Rabbit Huntin’ Hijinks: Who Needs a Gun Anyway?
James R. Aist
I was about 17 years old and living in Elm Springs, Arkansas. My daddy was the Pastor of the local Methodist Church. It so happened that the Majorette of the local high School marching band attended that church too. She was very attractive, to say the least, and very popular. I wanted nothing more than to get to know her better. But, how could I manage to even appear on her dating radar?
Well, one day her 14-year-old brother, Danny, having found out that the men in my family like to hunt, asked me if I would take him rabbit hunting. Thinking that this might just be the break I was looking for to get me on his big sister’s dating radar (yes, I was that naïve back then), I eagerly agreed to introduce him to the sport. So, a few days later, we set out with our shotguns and my beagle dogs to hunt an old, abandoned farm place nearby that I knew was almost sure to provide rabbits for us to “harvest.” We pulled into the dirt driveway, exited the car, loaded our shotguns and followed the dogs as they sniffed here and there for the scent of a cottontail. It didn’t take long.
The dogs were “working” the area around a broken-down, wooden shed when suddenly a rabbit sprang from the rubbish and ran for his life through a field out back and into the woods. The dogs were in hot pursuit, baying beautifully as they followed the invisible scent trail left by the rabbit. Now, the success of the hunt depends largely on where you position yourself in anticipation of the rabbit doubling back toward where he started from. So, hoping to make a good impression on Danny, I recommended that he position himself where I anticipated the rabbit would surely return, so that he would get the best shot at it. I took up my post in the middle of an old, dirt farm road that ran straight through the field to the woods, the alternative course that I reckoned the rabbit might take on his return trip.

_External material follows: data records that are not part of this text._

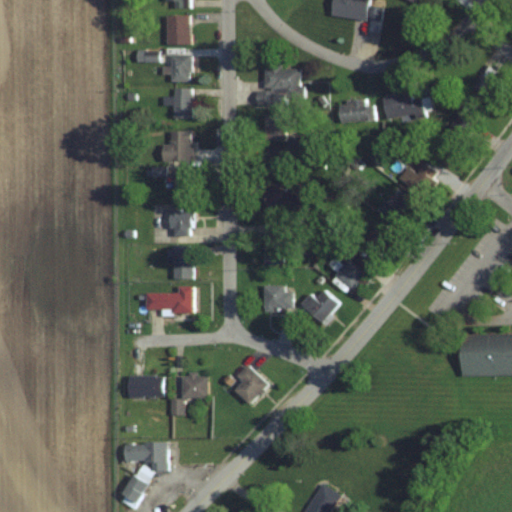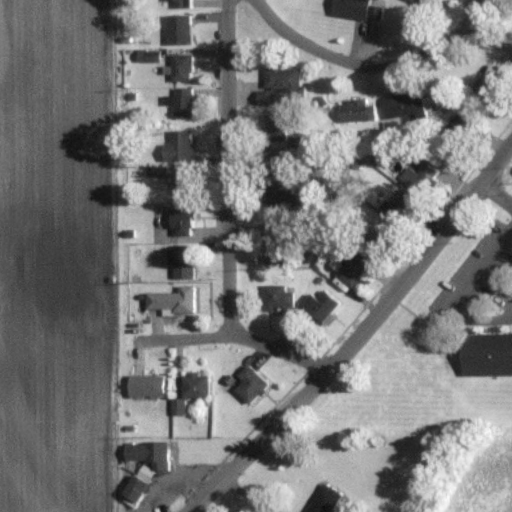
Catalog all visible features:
building: (413, 1)
building: (178, 3)
building: (350, 8)
building: (375, 12)
building: (178, 28)
road: (494, 32)
road: (371, 65)
building: (180, 67)
building: (278, 85)
building: (486, 89)
building: (183, 102)
building: (405, 105)
building: (356, 110)
building: (273, 127)
building: (454, 134)
building: (177, 145)
building: (273, 164)
road: (230, 171)
building: (418, 178)
building: (182, 184)
road: (496, 193)
building: (283, 200)
building: (397, 208)
building: (180, 221)
building: (378, 238)
building: (272, 247)
airport: (55, 256)
road: (423, 256)
building: (179, 261)
building: (351, 266)
building: (276, 297)
building: (169, 300)
building: (320, 305)
road: (208, 336)
building: (485, 355)
road: (305, 359)
building: (248, 383)
building: (193, 384)
building: (145, 385)
road: (261, 439)
building: (143, 465)
building: (322, 500)
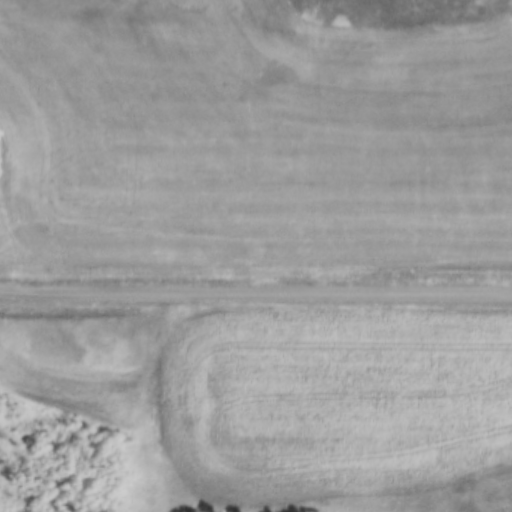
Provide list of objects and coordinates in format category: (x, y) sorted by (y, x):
road: (255, 293)
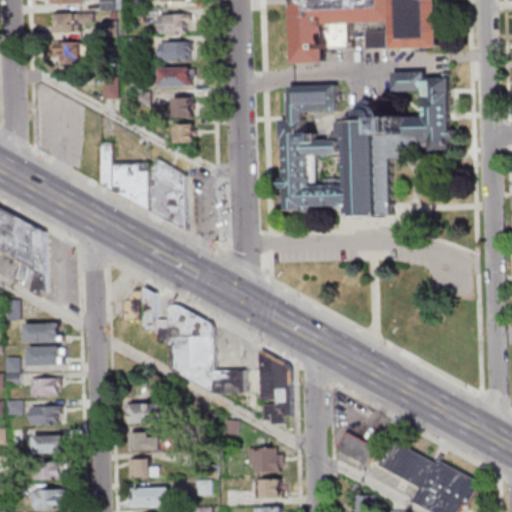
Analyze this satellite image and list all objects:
building: (175, 0)
building: (70, 1)
building: (73, 1)
building: (112, 4)
building: (143, 4)
building: (112, 5)
building: (117, 15)
building: (141, 16)
building: (74, 20)
building: (71, 22)
building: (177, 22)
building: (178, 24)
building: (366, 24)
building: (365, 25)
building: (114, 29)
building: (381, 39)
building: (141, 44)
road: (5, 46)
building: (70, 50)
building: (179, 50)
building: (180, 52)
road: (509, 61)
road: (361, 67)
road: (34, 75)
building: (177, 75)
building: (180, 77)
building: (115, 85)
building: (141, 85)
building: (112, 87)
road: (11, 88)
building: (148, 99)
building: (186, 106)
building: (189, 108)
road: (500, 120)
road: (126, 121)
parking lot: (61, 126)
road: (218, 128)
building: (186, 132)
building: (189, 134)
road: (501, 135)
road: (511, 135)
road: (14, 139)
building: (360, 145)
building: (362, 147)
road: (240, 150)
road: (501, 150)
road: (511, 161)
building: (132, 178)
building: (149, 184)
building: (174, 194)
road: (477, 197)
road: (58, 200)
road: (129, 201)
road: (493, 220)
road: (42, 223)
building: (1, 229)
road: (132, 241)
road: (372, 243)
building: (27, 247)
building: (29, 247)
road: (96, 254)
parking lot: (368, 259)
road: (250, 267)
road: (196, 276)
road: (203, 280)
road: (376, 290)
traffic signals: (245, 302)
building: (139, 306)
building: (15, 308)
building: (19, 310)
building: (155, 311)
road: (264, 311)
road: (206, 313)
road: (281, 322)
building: (3, 323)
building: (168, 331)
building: (43, 332)
building: (47, 334)
road: (505, 336)
road: (377, 338)
building: (188, 341)
building: (3, 350)
road: (336, 352)
building: (204, 353)
building: (48, 354)
building: (51, 356)
building: (17, 365)
road: (94, 365)
building: (15, 369)
road: (315, 373)
road: (82, 378)
building: (18, 379)
building: (4, 381)
building: (47, 385)
building: (49, 387)
building: (278, 389)
building: (281, 390)
road: (215, 397)
road: (297, 397)
road: (497, 404)
road: (432, 405)
building: (20, 407)
building: (4, 409)
building: (148, 412)
building: (49, 414)
building: (153, 414)
building: (51, 415)
road: (332, 420)
road: (316, 426)
building: (237, 427)
road: (417, 429)
building: (207, 433)
building: (5, 436)
building: (20, 438)
building: (148, 440)
road: (297, 440)
building: (148, 442)
building: (52, 443)
building: (53, 445)
building: (358, 447)
building: (360, 448)
building: (267, 458)
building: (203, 460)
building: (269, 460)
building: (2, 461)
building: (22, 462)
building: (5, 464)
road: (335, 465)
building: (145, 468)
building: (51, 469)
building: (149, 469)
building: (52, 471)
building: (433, 478)
building: (434, 478)
road: (509, 479)
road: (299, 480)
building: (272, 487)
building: (207, 488)
building: (273, 489)
building: (5, 491)
building: (21, 491)
road: (334, 493)
road: (500, 493)
building: (152, 495)
building: (52, 498)
building: (157, 498)
building: (55, 500)
building: (365, 503)
building: (369, 504)
building: (271, 509)
building: (207, 510)
building: (274, 510)
building: (399, 511)
building: (402, 511)
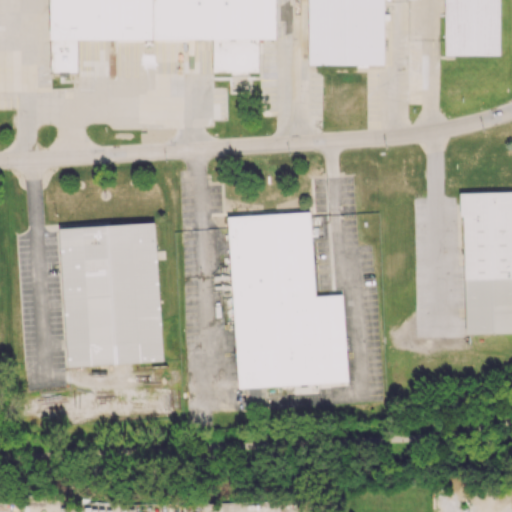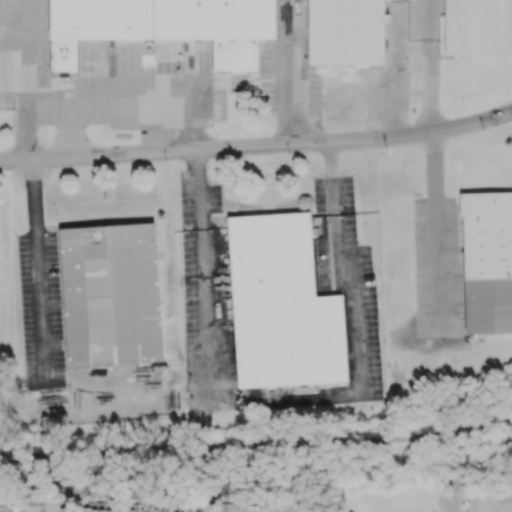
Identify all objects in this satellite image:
building: (167, 19)
building: (164, 27)
building: (471, 27)
building: (471, 27)
building: (345, 32)
road: (427, 65)
building: (239, 83)
road: (257, 145)
road: (435, 226)
building: (487, 261)
road: (39, 267)
building: (110, 293)
building: (282, 307)
road: (288, 399)
road: (256, 444)
parking lot: (147, 505)
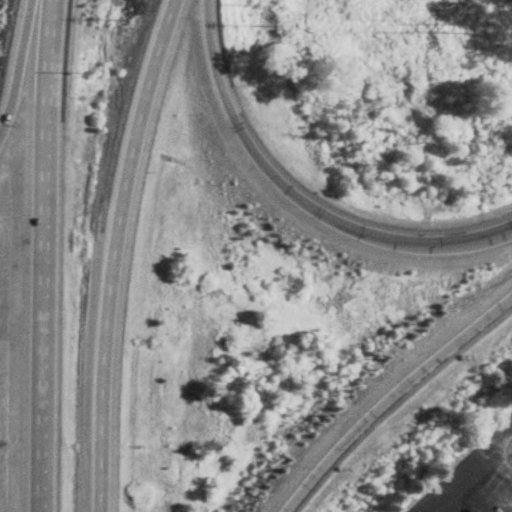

Well, it didn’t turn out as I had expected, to say the least. The rabbit finally made his turn, alright, but was headed straight for me instead of Danny! Out of the woods he came, loping along just fast enough to stay a safe distance ahead of the dogs. He was running right down one of the two dirt tracks of the farm road, and I had positioned myself between the two tracks. I could hardly believe that he kept running right at me, because surely he could see me standing out in the middle of the open field, right where he was headed. Trying not to divert him away from his death course, I slowly raised my shotgun to take him out. When he got to just the right distance for a perfect shot, I pulled the trigger, but nothing happened. I pulled again, and still no “BANG”; the gun had “jammed.” By this time, Danny had turned and was watching this spectacle from a side angle. I began to panic, because failing to bag this rabbit with Danny looking on was not an option. So, I did the only thing a manly hunter could do in such a dilemma. I waited until the running rabbit was almost beside me on the farm road and made a desperate attempt to take him out with a swift kick to the head.
Believe it or not, my timing could not have been more precise, as the toe of my boot struck the poor creature just behind the head and broke his neck; he rolled over, “dead as a door nail!” I was shocked, but I had to keep my cool so as to maximize the positive impression on Danny, who had witnessed the entire encounter. So, I calmly and nonchalantly stepped over to the dead rabbit, raised him up by the hind feet, and displayed him to Danny as if this were just another routine kill for me. And it worked. Danny had no idea that my gun had jammed and was more than duly impressed by my athletic, though unorthodox, hunting prowess.
I would like to report that because of my magnificent hunting maneuver, Danny put in a good word for me with his big sister, and we began dating, much to my delight. But, alas and alack, that was not the case. I was left with only the reward of knowing that I had, indeed, made a good impression on Danny, albeit with a fortuitous combination of dumb luck and fast thinking (and kicking!).